Para alguns era motivo de riso ele acompanhar ou perseguir as pessoas que passavam pela Rua XV, imitando gestos e transformando anônimos em indesejados coadjuvantes de um espetáculo repentino e passageiro. Para outros, que se aglomeravam para ver as estripulias, aquilo era o máximo – afinal, eles não estavam sendo usados e ganhavam um show de graça. Alguns dos coadjuvantes riam, outros se irritavam. De qualquer forma o palhaço da Rua XV, o Sombra, por grudar nas pessoas como fosse a sombra delas, virou um personagem da cidade. E transformou aquele pedaço da rua mais famosa da cidade num improvisado picadeiro de circo.
Se todos viam as caras dos coadjuvantes, embora anônimos, muitas vezes caras de quem não gostavam da brincadeira, a cara do palhaço era oculta por uma máscara formada pela pintura em seu rosto, que dava a ele uma aparência inofensiva, divertida, marota, espevitada, traquina e os adjetivos podem se suceder, porque no caso de um palhaço eles são intermináveis. Se não foram muitos os sombras da cidade, pelo menos o personagem não se resumiu a um intérprete – ou palhaço. O primeiro, Alcebíades Juliani, de 53 anos, que há 20 anos desempenha o papel, foi parar na cadeia na tarde de domingo, no bairro Parolin, acusado de matar com duas facadas nas costas um homem de 25 anos, chamado Cássio e que era suspeito de cometer assaltos na região.

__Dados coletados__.
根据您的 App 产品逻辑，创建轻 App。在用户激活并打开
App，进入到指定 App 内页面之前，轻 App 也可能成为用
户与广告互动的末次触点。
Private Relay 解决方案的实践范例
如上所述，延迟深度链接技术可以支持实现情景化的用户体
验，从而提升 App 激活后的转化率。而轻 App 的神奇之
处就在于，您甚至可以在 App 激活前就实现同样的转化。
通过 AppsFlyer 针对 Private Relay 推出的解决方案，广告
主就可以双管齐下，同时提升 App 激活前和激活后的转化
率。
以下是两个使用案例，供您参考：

__ORDEM DE SERVIÇO A__. Traduza para o inglês esta frase do trecho selecionado: "E transformou aquele pedaço da rua mais famosa da cidade num improvisado picadeiro de circo."
__ORDEM DE SERVIÇO B__.
Responda com base no trecho selecionado:
(i) Por que o palhaço da Rua XV recebeu o nome de Sombra?
(ii) Há quantos anos Alcebíades Juliani desempenha o papel?
(iii) De que era suspeito o homem chamado Cássio?
__ORDEM DE SERVIÇO C__.
Diga se cada afirmação concorda com o trecho selecionado e cite as palavras do texto que decidem a questão:
(i) O palhaço escondia o rosto com uma máscara de borracha.
(ii) Alcebíades Juliani tem 53 anos.
(iii) O homem morto levou três facadas.

__RESPOSTA A__. And he turned that stretch of the city's most famous street into an improvised circus ring.

__RESPOSTA B__.
(i) Porque grudava nas pessoas como se fosse a sombra delas.
(ii) Há 20 anos.
(iii) De cometer assaltos na região.

__RESPOSTA C__.
(i) Não. "uma máscara formada pela pintura em seu rosto"
(ii) Sim. "Alcebíades Juliani, de 53 anos"
(iii) Não. "com duas facadas nas costas"